• **Problem description**:
Scan the records below for the line with "18: (326, 128, 0.41)" and the line with "56: (425, 125, 1.20)". Repeat those two lines and every line between them exactly, and nothing else.

**********

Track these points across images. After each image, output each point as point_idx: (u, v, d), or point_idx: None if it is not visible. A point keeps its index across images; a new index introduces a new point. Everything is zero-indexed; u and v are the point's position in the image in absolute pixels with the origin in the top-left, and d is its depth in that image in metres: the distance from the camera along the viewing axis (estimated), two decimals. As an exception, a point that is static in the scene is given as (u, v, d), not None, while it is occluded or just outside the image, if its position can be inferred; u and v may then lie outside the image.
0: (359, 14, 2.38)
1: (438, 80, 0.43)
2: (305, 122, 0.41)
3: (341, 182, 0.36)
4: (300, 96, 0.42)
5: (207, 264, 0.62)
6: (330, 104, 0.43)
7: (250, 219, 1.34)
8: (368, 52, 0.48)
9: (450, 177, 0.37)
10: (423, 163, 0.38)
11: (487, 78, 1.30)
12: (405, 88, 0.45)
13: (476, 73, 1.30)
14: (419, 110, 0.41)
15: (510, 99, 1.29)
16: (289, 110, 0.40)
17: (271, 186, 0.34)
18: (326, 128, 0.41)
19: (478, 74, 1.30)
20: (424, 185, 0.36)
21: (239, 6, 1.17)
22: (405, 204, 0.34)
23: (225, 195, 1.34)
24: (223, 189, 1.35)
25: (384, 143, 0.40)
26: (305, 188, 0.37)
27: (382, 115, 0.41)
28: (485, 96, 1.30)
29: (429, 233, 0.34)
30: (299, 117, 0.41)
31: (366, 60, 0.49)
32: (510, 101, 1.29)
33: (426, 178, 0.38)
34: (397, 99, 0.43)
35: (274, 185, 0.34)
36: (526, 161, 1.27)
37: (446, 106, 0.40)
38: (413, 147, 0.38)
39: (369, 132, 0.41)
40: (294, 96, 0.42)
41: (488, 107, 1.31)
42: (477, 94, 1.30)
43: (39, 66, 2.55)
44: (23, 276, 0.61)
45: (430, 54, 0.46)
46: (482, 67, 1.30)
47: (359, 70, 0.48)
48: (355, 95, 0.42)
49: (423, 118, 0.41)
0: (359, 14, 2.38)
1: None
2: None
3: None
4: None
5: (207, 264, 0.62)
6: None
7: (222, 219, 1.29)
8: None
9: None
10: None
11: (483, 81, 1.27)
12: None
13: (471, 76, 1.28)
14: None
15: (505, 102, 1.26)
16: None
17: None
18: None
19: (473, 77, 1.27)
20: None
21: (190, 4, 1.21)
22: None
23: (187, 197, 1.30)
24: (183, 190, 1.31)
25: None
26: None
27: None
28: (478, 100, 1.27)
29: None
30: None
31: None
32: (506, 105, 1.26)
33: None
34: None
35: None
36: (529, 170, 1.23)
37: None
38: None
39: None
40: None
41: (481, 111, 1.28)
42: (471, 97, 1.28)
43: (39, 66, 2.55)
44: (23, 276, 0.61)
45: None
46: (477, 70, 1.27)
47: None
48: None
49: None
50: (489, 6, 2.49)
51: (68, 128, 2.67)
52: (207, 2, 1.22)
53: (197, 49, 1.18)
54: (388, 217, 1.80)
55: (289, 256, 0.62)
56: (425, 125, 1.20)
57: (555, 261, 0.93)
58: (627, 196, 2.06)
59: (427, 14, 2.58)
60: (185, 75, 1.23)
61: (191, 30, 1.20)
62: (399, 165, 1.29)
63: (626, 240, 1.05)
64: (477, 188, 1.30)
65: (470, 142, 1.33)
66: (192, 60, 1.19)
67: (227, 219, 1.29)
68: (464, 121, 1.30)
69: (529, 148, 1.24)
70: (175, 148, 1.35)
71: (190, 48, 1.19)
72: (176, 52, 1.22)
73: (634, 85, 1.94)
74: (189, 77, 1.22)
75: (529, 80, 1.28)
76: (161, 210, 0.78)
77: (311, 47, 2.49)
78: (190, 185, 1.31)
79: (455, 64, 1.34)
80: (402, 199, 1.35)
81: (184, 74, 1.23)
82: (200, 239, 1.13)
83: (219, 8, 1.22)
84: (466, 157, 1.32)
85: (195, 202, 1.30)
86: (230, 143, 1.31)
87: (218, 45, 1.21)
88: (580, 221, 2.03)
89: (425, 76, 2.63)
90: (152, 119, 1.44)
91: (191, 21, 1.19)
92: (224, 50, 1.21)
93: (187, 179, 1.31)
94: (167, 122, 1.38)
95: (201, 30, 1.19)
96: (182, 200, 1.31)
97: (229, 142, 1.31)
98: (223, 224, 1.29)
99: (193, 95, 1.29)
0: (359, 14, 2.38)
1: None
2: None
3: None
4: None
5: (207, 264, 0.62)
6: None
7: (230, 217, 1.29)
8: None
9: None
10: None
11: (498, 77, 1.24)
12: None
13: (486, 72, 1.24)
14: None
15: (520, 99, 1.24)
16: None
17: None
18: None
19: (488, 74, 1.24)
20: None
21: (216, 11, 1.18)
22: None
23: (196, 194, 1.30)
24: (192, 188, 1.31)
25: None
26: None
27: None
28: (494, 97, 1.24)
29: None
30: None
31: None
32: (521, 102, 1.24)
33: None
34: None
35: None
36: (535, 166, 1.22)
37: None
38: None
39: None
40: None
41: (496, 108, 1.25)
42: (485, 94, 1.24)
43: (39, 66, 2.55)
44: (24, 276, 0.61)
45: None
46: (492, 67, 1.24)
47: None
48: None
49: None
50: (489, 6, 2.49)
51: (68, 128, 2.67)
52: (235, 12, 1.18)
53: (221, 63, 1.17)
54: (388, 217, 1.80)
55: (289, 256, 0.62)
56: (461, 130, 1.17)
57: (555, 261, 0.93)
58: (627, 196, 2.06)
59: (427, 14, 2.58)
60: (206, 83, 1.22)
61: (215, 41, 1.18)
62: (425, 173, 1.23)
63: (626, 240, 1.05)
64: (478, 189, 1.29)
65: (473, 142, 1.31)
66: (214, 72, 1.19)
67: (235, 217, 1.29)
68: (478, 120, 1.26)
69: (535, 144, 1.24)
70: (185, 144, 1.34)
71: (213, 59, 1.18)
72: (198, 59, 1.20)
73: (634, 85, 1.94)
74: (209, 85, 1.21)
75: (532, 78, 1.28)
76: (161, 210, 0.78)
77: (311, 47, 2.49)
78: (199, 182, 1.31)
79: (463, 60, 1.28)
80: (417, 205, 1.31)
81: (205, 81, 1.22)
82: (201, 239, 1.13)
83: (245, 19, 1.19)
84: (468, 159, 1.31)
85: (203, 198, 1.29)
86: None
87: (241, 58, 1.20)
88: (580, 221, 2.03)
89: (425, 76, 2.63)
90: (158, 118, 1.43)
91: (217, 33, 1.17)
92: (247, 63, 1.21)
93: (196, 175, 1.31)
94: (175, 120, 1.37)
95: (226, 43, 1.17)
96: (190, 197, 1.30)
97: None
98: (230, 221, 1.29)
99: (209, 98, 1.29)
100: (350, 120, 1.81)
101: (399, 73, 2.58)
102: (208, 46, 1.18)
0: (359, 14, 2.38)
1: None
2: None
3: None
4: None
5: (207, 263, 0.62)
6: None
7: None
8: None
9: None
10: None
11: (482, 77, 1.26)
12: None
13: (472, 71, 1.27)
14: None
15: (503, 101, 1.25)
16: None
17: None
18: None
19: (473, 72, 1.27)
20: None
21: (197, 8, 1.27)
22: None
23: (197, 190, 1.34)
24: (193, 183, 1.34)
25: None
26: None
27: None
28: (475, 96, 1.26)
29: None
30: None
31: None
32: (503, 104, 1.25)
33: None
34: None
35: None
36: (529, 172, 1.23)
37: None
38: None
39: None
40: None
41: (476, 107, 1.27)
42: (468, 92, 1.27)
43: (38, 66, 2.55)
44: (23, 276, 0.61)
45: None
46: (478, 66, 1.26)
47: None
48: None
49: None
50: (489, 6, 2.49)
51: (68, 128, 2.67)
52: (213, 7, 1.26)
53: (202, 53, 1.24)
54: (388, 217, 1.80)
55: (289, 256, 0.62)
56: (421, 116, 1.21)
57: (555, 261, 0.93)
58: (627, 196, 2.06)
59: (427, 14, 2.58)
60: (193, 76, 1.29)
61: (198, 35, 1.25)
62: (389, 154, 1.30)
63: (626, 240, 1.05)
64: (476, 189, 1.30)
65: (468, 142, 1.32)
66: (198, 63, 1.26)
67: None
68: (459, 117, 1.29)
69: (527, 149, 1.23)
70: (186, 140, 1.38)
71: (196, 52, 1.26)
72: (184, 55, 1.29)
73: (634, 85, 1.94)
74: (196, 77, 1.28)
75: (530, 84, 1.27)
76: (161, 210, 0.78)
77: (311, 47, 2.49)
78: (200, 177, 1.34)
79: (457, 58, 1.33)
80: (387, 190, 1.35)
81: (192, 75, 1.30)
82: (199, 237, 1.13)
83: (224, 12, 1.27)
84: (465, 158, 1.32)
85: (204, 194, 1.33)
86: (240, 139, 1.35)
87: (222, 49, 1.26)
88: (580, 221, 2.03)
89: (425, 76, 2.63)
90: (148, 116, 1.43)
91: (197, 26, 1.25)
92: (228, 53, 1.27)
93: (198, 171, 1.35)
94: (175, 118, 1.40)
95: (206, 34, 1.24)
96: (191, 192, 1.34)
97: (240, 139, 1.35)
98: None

**********

• **Response to this task**:
18: (326, 128, 0.41)
19: (478, 74, 1.30)
20: (424, 185, 0.36)
21: (239, 6, 1.17)
22: (405, 204, 0.34)
23: (225, 195, 1.34)
24: (223, 189, 1.35)
25: (384, 143, 0.40)
26: (305, 188, 0.37)
27: (382, 115, 0.41)
28: (485, 96, 1.30)
29: (429, 233, 0.34)
30: (299, 117, 0.41)
31: (366, 60, 0.49)
32: (510, 101, 1.29)
33: (426, 178, 0.38)
34: (397, 99, 0.43)
35: (274, 185, 0.34)
36: (526, 161, 1.27)
37: (446, 106, 0.40)
38: (413, 147, 0.38)
39: (369, 132, 0.41)
40: (294, 96, 0.42)
41: (488, 107, 1.31)
42: (477, 94, 1.30)
43: (39, 66, 2.55)
44: (23, 276, 0.61)
45: (430, 54, 0.46)
46: (482, 67, 1.30)
47: (359, 70, 0.48)
48: (355, 95, 0.42)
49: (423, 118, 0.41)
0: (359, 14, 2.38)
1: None
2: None
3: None
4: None
5: (207, 264, 0.62)
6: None
7: (222, 219, 1.29)
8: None
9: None
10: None
11: (483, 81, 1.27)
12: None
13: (471, 76, 1.28)
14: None
15: (505, 102, 1.26)
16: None
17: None
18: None
19: (473, 77, 1.27)
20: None
21: (190, 4, 1.21)
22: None
23: (187, 197, 1.30)
24: (183, 190, 1.31)
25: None
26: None
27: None
28: (478, 100, 1.27)
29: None
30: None
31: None
32: (506, 105, 1.26)
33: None
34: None
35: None
36: (529, 170, 1.23)
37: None
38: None
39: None
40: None
41: (481, 111, 1.28)
42: (471, 97, 1.28)
43: (39, 66, 2.55)
44: (23, 276, 0.61)
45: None
46: (477, 70, 1.27)
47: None
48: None
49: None
50: (489, 6, 2.49)
51: (68, 128, 2.67)
52: (207, 2, 1.22)
53: (197, 49, 1.18)
54: (388, 217, 1.80)
55: (289, 256, 0.62)
56: (425, 125, 1.20)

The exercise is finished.